## [RAW DATA]
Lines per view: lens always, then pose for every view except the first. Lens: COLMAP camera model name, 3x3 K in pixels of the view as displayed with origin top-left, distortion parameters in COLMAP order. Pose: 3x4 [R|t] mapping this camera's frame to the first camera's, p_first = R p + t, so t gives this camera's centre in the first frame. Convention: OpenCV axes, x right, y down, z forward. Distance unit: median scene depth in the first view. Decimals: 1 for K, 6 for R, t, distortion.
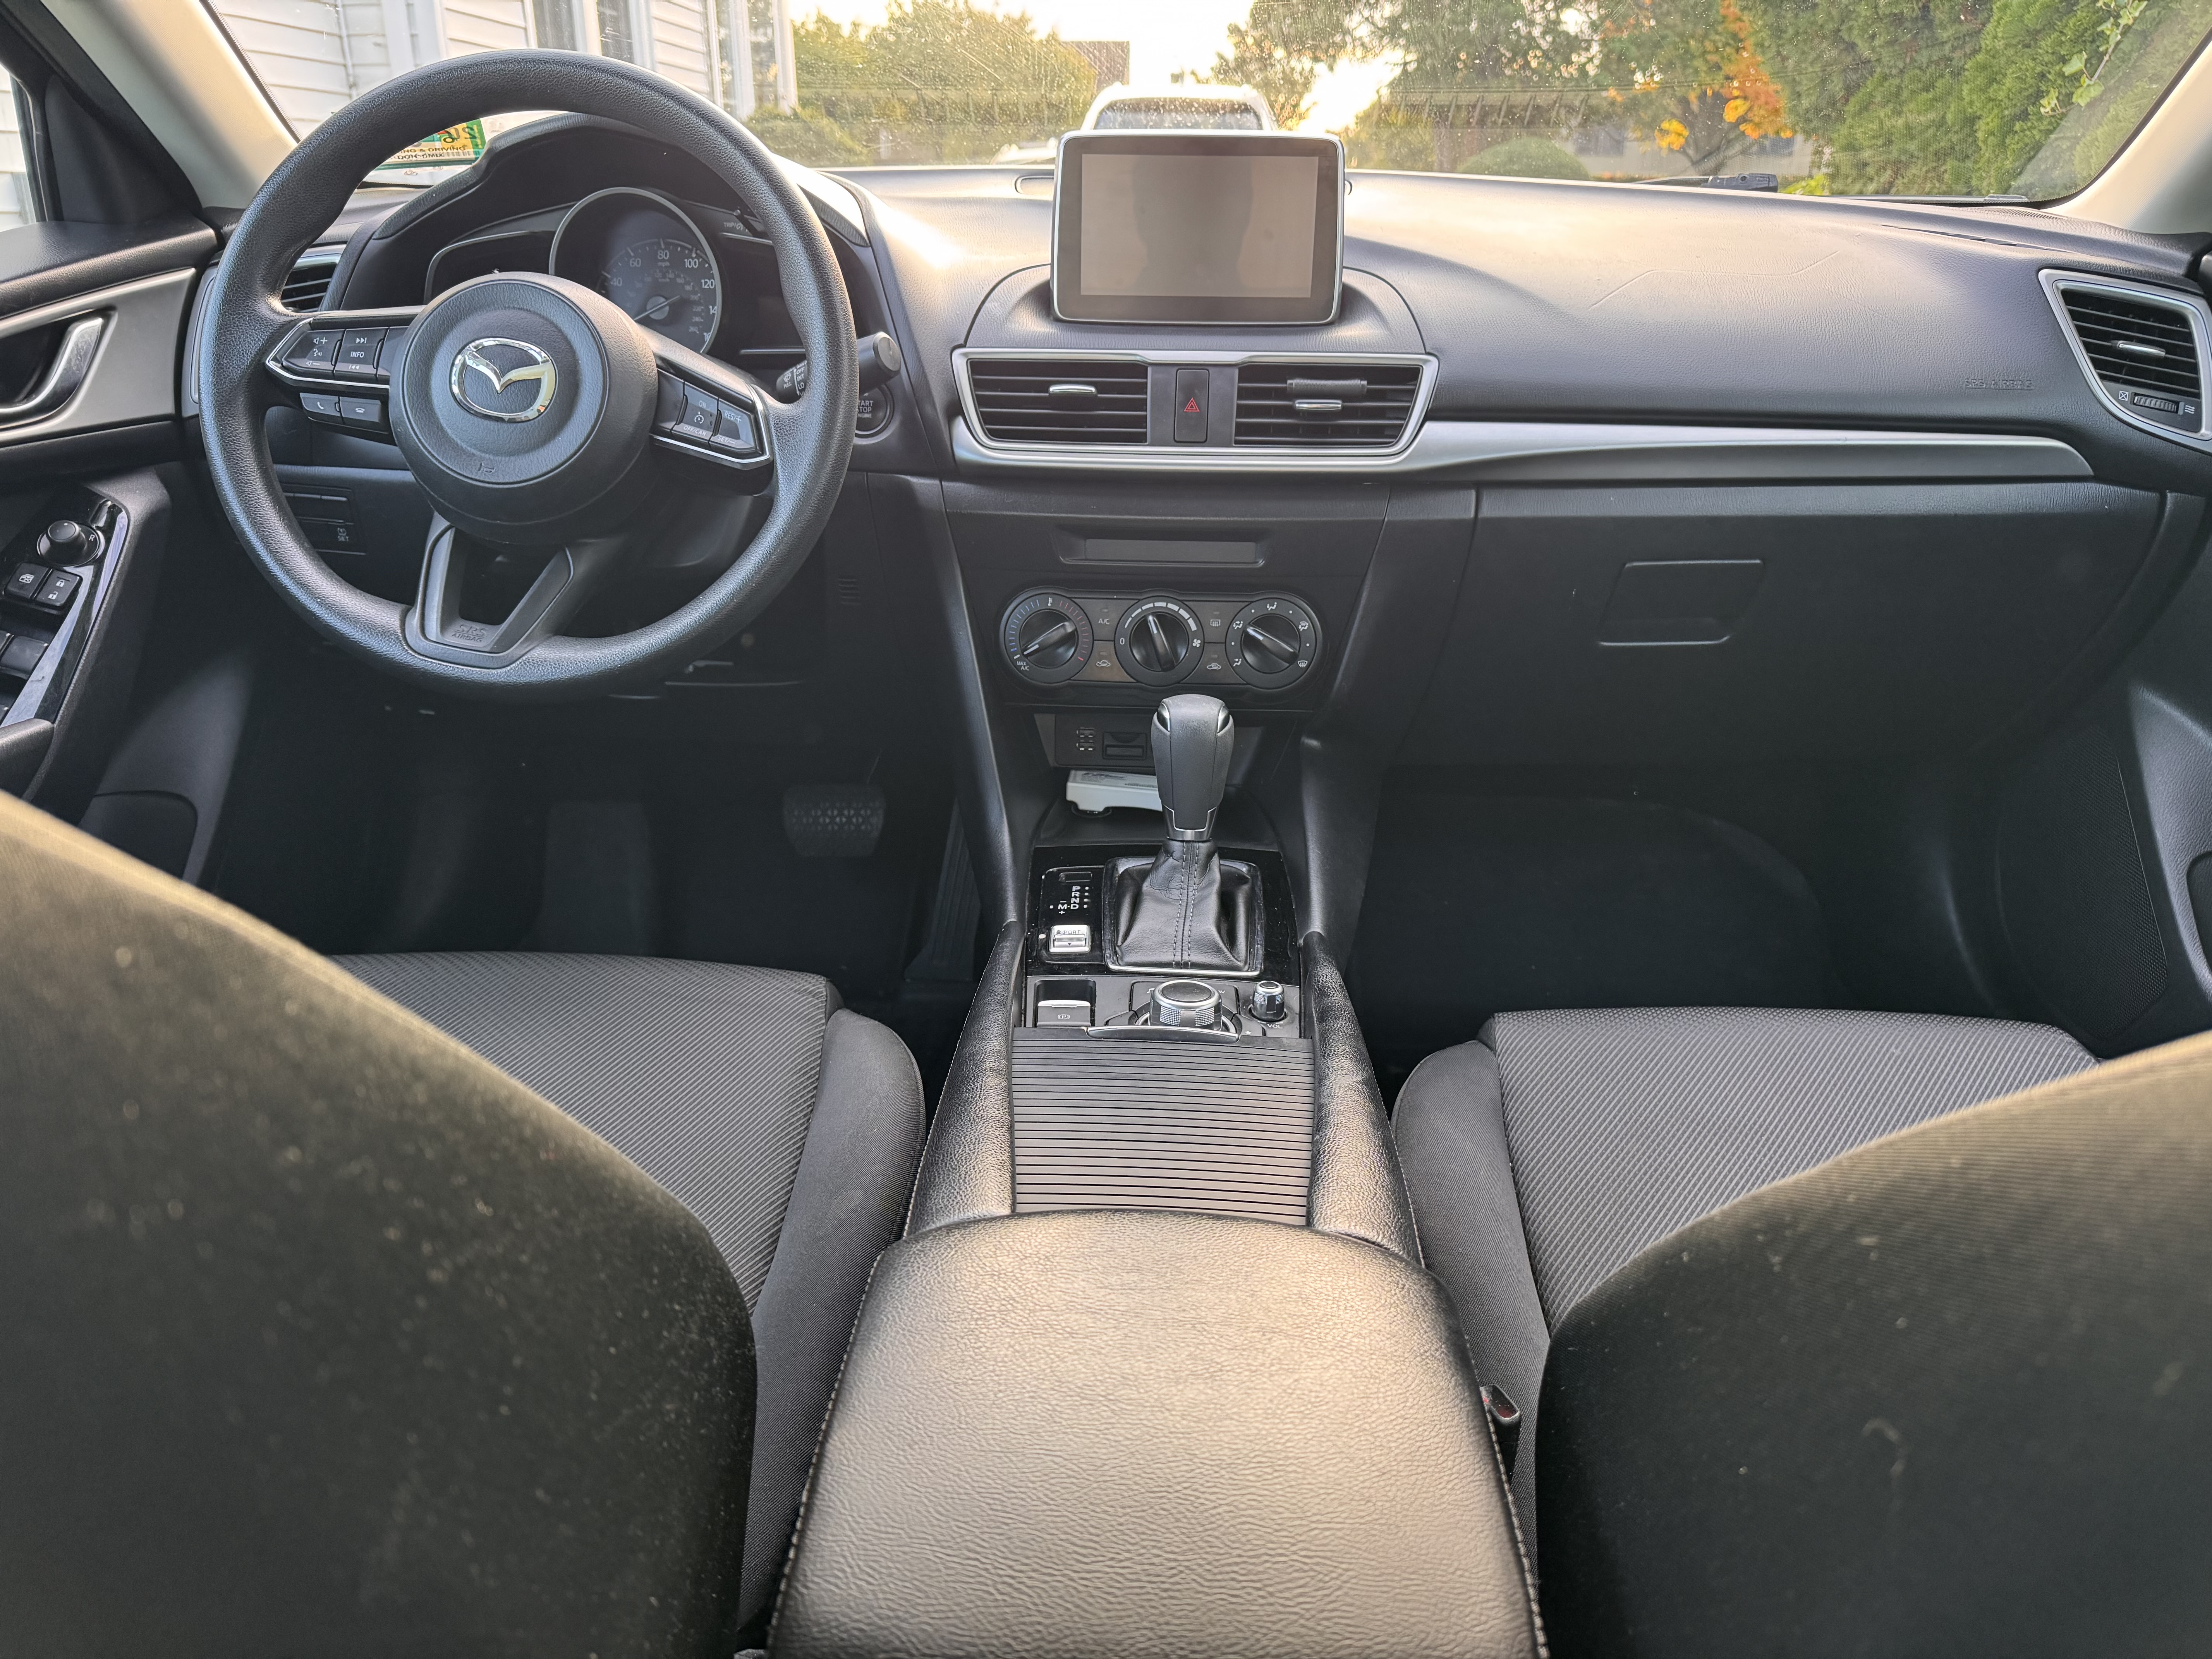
lens RADIAL K [[1428.0, 0, 1106.0], [0, 1428.0, 829.5], [0, 0, 1]] dist [0.004575, 0.000564]
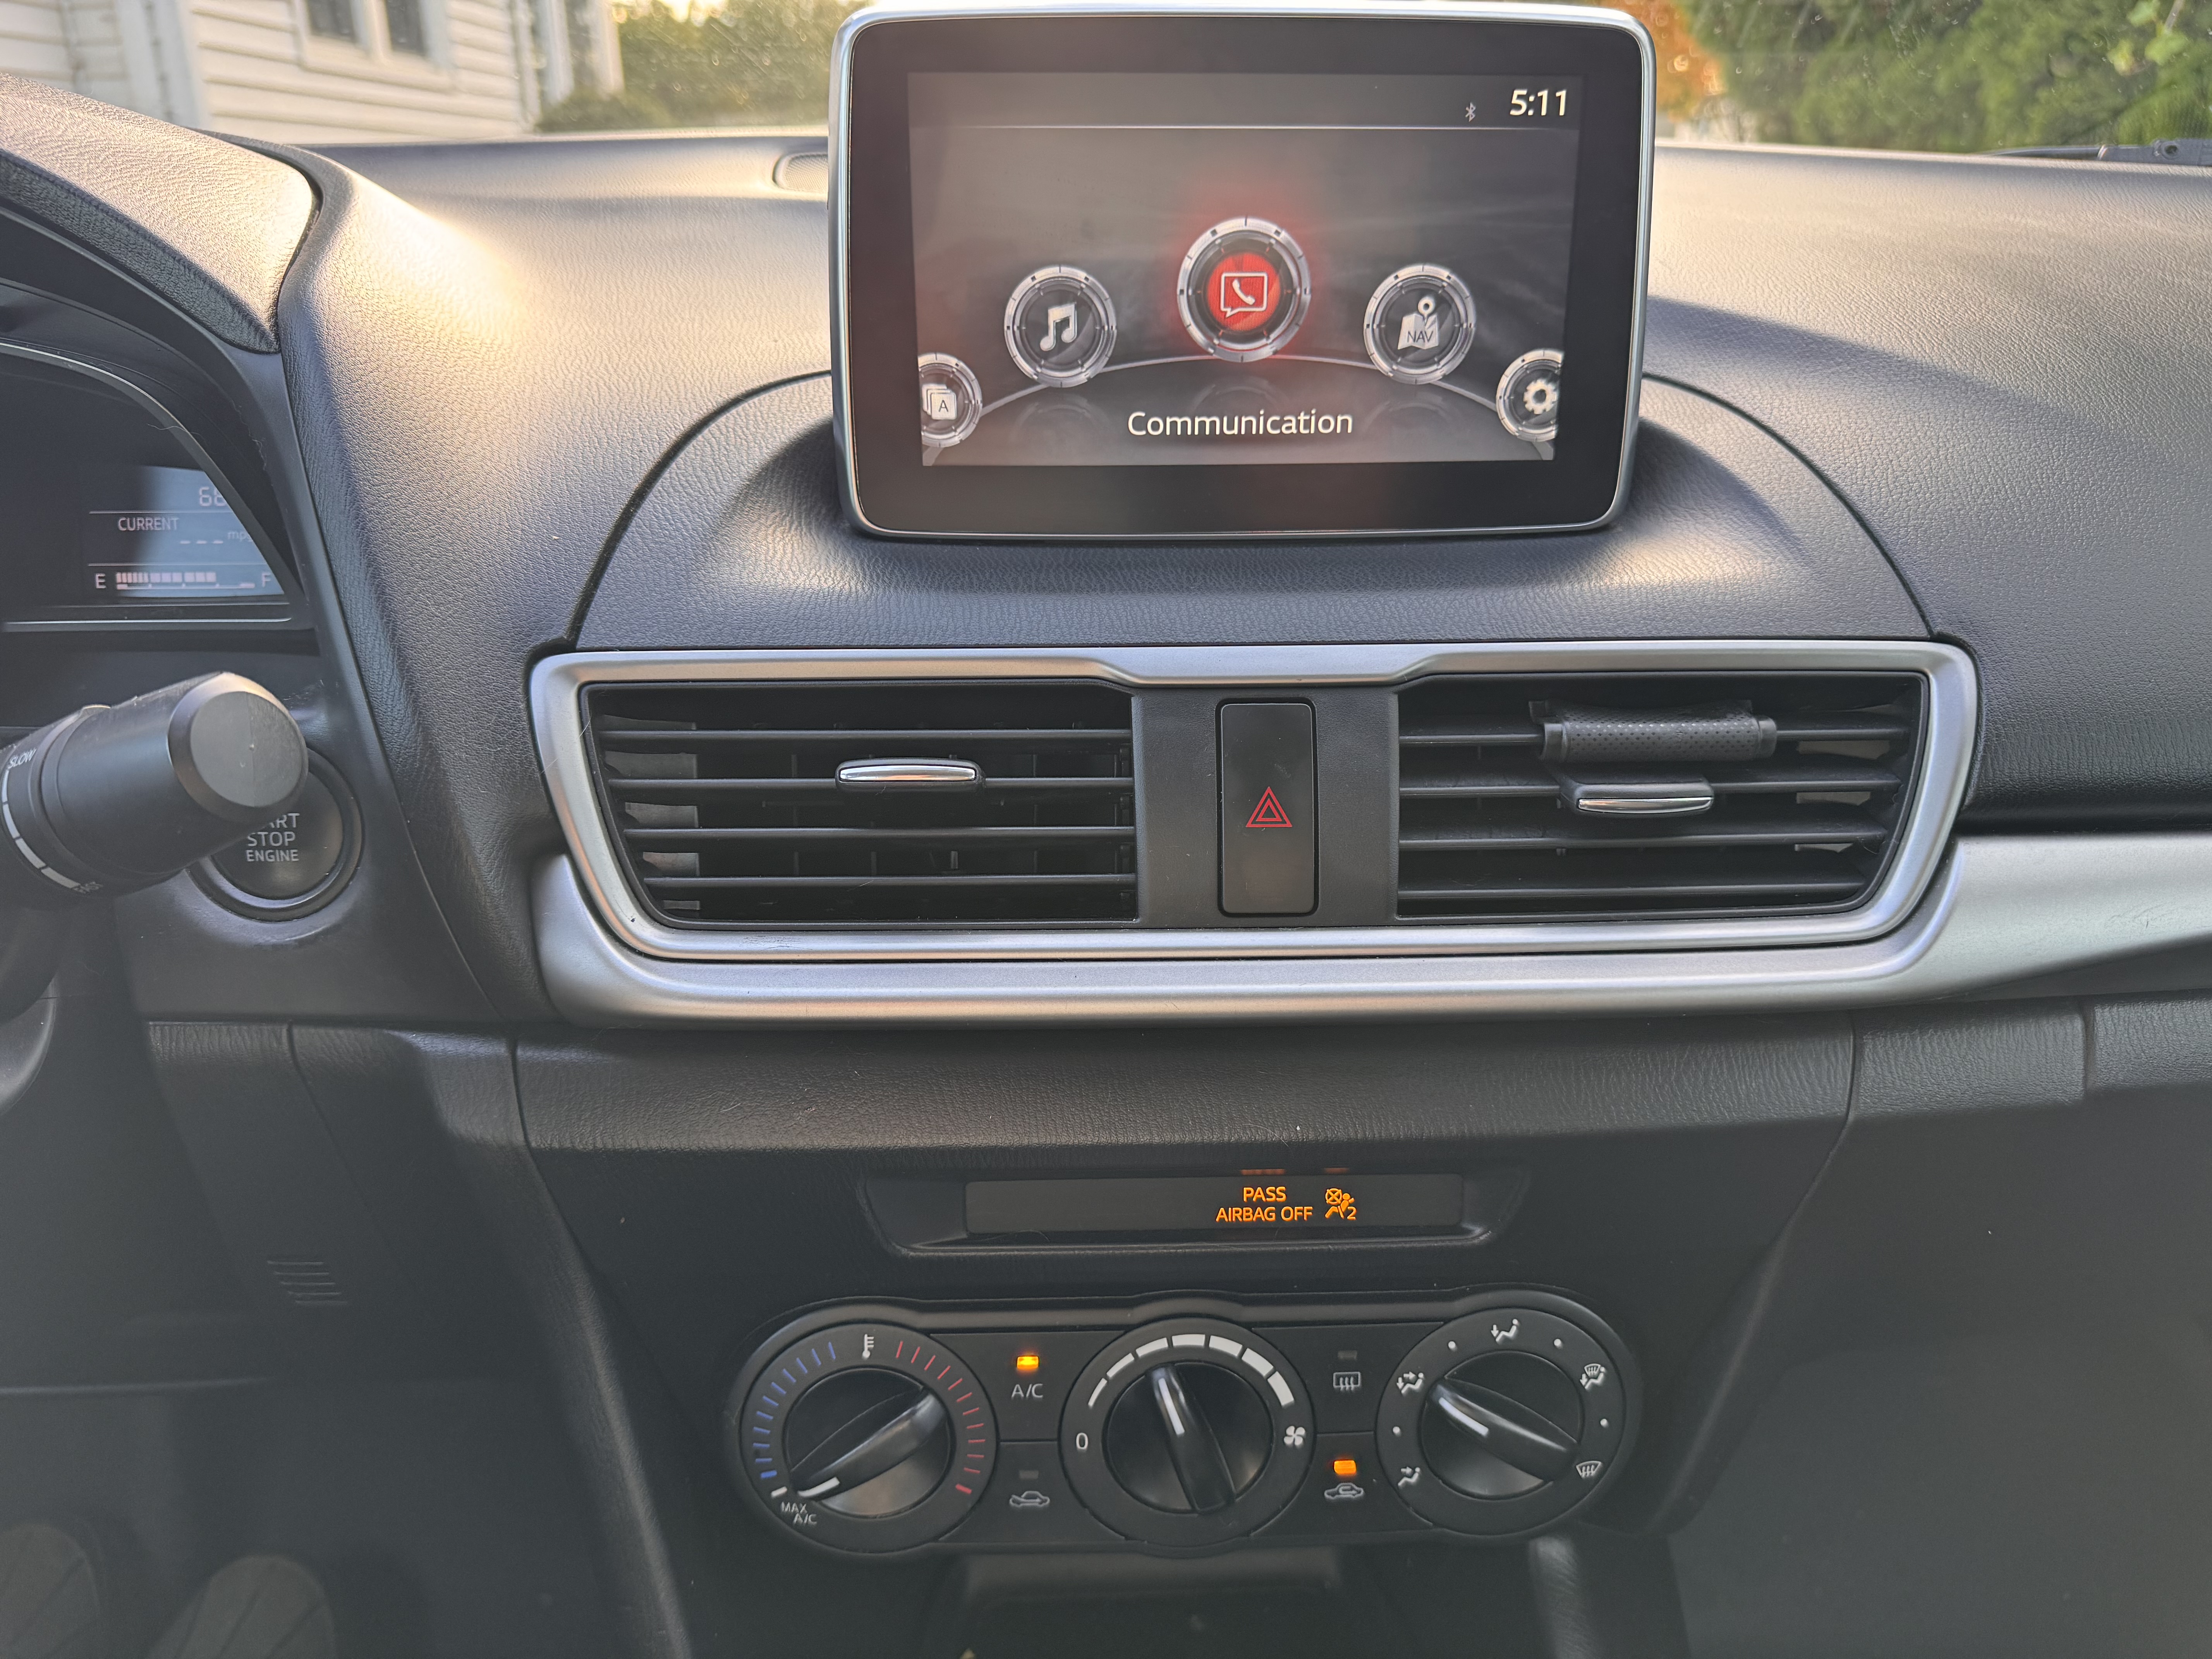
lens RADIAL K [[1585.3, 0, 1106.0], [0, 1585.3, 829.5], [0, 0, 1]] dist [0.009424, -0.005142]
pose [[0.994243, -0.047744, 0.095921, -0.013745], [0.050792, 0.998271, -0.029586, -0.276419], [-0.094343, 0.034287, 0.994949, 0.620262]]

## [INSTRUCTIONS FOR THE TASK]
Transcribe every line of the data above verbatim, leaving out the pictures.

## [TASK ANSWER]
Lines per view: lens always, then pose for every view except the first. Lens: COLMAP camera model name, 3x3 K in pixels of the view as displayed with origin top-left, distortion parameters in COLMAP order. Pose: 3x4 [R|t] mapping this camera's frame to the first camera's, p_first = R p + t, so t gives this camera's centre in the first frame. Convention: OpenCV axes, x right, y down, z forward. Distance unit: median scene depth in the first view. Decimals: 1 for K, 6 for R, t, distortion.
lens RADIAL K [[1428.0, 0, 1106.0], [0, 1428.0, 829.5], [0, 0, 1]] dist [0.004575, 0.000564]
lens RADIAL K [[1585.3, 0, 1106.0], [0, 1585.3, 829.5], [0, 0, 1]] dist [0.009424, -0.005142]
pose [[0.994243, -0.047744, 0.095921, -0.013745], [0.050792, 0.998271, -0.029586, -0.276419], [-0.094343, 0.034287, 0.994949, 0.620262]]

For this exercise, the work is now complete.